It’s not picture day yet, but Community Board 10 wants cameras at Bay Ridge and Dyker Heights schools.
The neighborhood panel called for the city to install speed cameras at six intersections near the neighborhood school — and blasted the Department of Transportation for not including the board in the process of placing the devices.
The state legislature approved a pilot program last month that would let the city select 20 schools across the five boroughs to receive the devices, which snap photos of speeders’ license plates and automatically mail them tickets.
But the city is not saying where it will put the cameras, and has not sought community board input — much to the chagrin of some CB10 members.
“I think it’s wrong,” said Doris Cruz, chairwoman of the board’s Traffic and Transportation Committee. “We should be part of the process. The community board has been asking for them.
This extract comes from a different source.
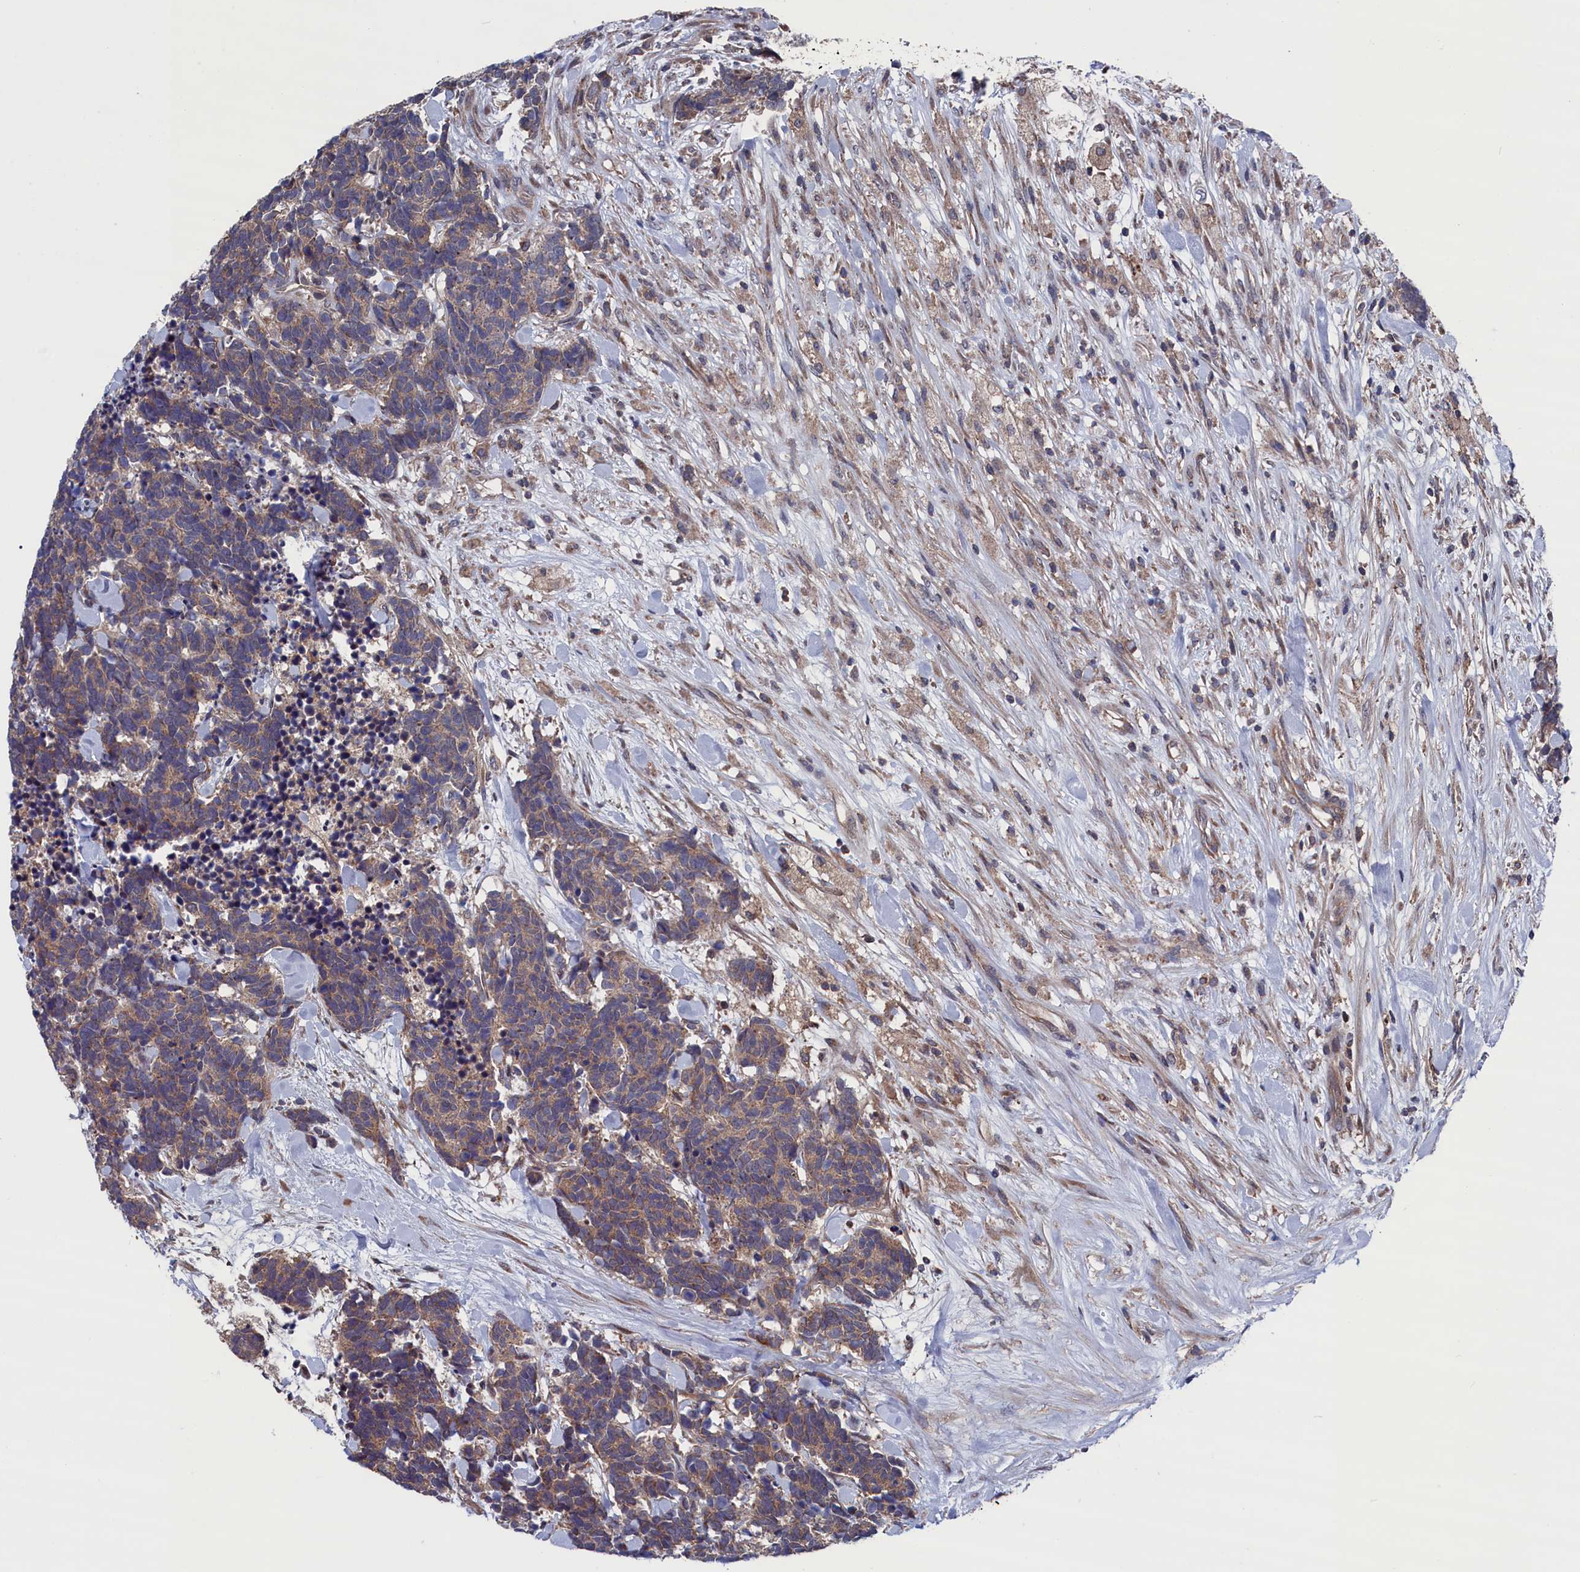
{"staining": {"intensity": "moderate", "quantity": ">75%", "location": "cytoplasmic/membranous"}, "tissue": "carcinoid", "cell_type": "Tumor cells", "image_type": "cancer", "snomed": [{"axis": "morphology", "description": "Carcinoma, NOS"}, {"axis": "morphology", "description": "Carcinoid, malignant, NOS"}, {"axis": "topography", "description": "Prostate"}], "caption": "This photomicrograph shows carcinoid stained with immunohistochemistry to label a protein in brown. The cytoplasmic/membranous of tumor cells show moderate positivity for the protein. Nuclei are counter-stained blue.", "gene": "SPATA13", "patient": {"sex": "male", "age": 57}}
The community board has been discussing significant speeding issues for some time.”
Cruz’s committee requested that the city place one of the gadgets on 86th Street near the corner of Ridge Boulevard, close to PS 185, Adelphi Academy, and the Dimitrios and Georgia Kaloidis Parochial School.
The city has long recognized 86th Street as one of the more hazardous thoroughfares in the borough, and convinced CB10 to approve a redesign of the corridor last year.
The committee also called for cameras on Fourth Avenue — where the city is pushing another controversial traffic-slowing overhaul — at 72nd, 82nd, and 89th streets to protect the more than half-dozen schools along the route.
The panel also backed putting one of the units outside Christa McCauliffe Intermediate School on 65th Street between 11th and 12th avenues, where educators have long complained of dangerous drivers.
It requested another for William McKinley Junior High School at 73rd Street and Fort Hamilton Parkway.
But CB10 and the schools it represents could be waiting quite a while for the devices.
The Department of Transportation gave us a list of 44 Brooklyn schools it said were candidates for the cameras, based on the high percentage of cars clocked speeding nearby. Just one Bay Ridge school was on the list — the Brooklyn Community High School of Communications on Fourth Avenue. The city said the cameras would rotate locations, and that it would look at other suggestions.
“DOT has received numerous requests from residents, community groups and community boards themselves,” an agency spokesman said.